Batiking Pioneer, Dr. Leo Twiggs, To Present Artist Lecture

When Dr. Leo Twiggs began experimenting with batiking, or creating artwork on cloth with a wax-resist dyeing technique, he had no idea that he would later be called a pioneer.

When he began testing the process, there were no instructional books on batiking. To create his work, Dr. Twiggs applies wax to fabric (he prefers cotton) and then dips the fabric into dye. The areas covered by wax do not absorb color, and the finished pieces vary widely.

Dr. Twiggs compares his work to the tone of jazz music because of the “mellowness of color.” He also is influenced by the surfaces from his childhood–cracked, weathered and old. He believes “oldness has a dignity” and tries to replicate that in his work. This is how he began creating flags 15 years ago.
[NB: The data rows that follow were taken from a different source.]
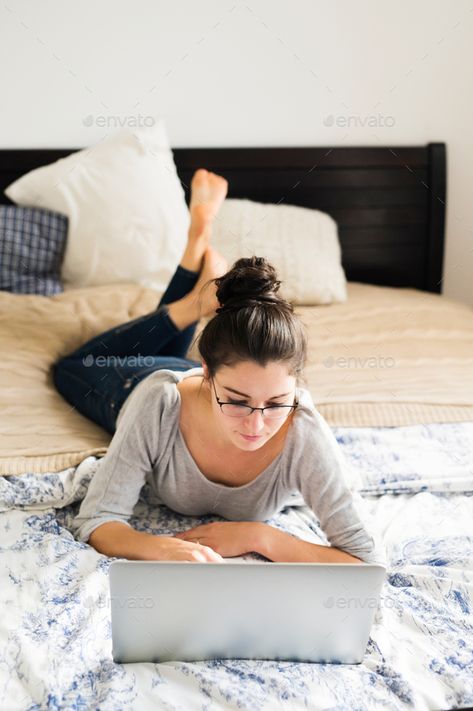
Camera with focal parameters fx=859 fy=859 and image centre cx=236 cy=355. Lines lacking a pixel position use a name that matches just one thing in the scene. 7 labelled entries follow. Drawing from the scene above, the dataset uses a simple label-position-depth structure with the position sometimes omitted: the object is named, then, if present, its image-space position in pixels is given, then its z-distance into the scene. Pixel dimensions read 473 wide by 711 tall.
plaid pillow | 2.64
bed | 1.11
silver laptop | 1.03
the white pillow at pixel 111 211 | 2.72
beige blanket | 1.84
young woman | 1.31
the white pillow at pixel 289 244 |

Old flags found in storage often have holes, tears and rips.

His blog describes his subject matter:

Twiggs addresses broader themes, including race, black culture, politics and relationships between generations. He does so through modern imagery and narrative scenes that seldom are straightforward snapshots but abstracted, symbolic tableaux dominated by shapes, lines and fields of color.

During his Artist Lecture at the Lake City Library Community Center on Friday, April 26 from 6 to 7 p.m., he will have work on display, will host a demonstration on batiking and describe where his inspiration comes from.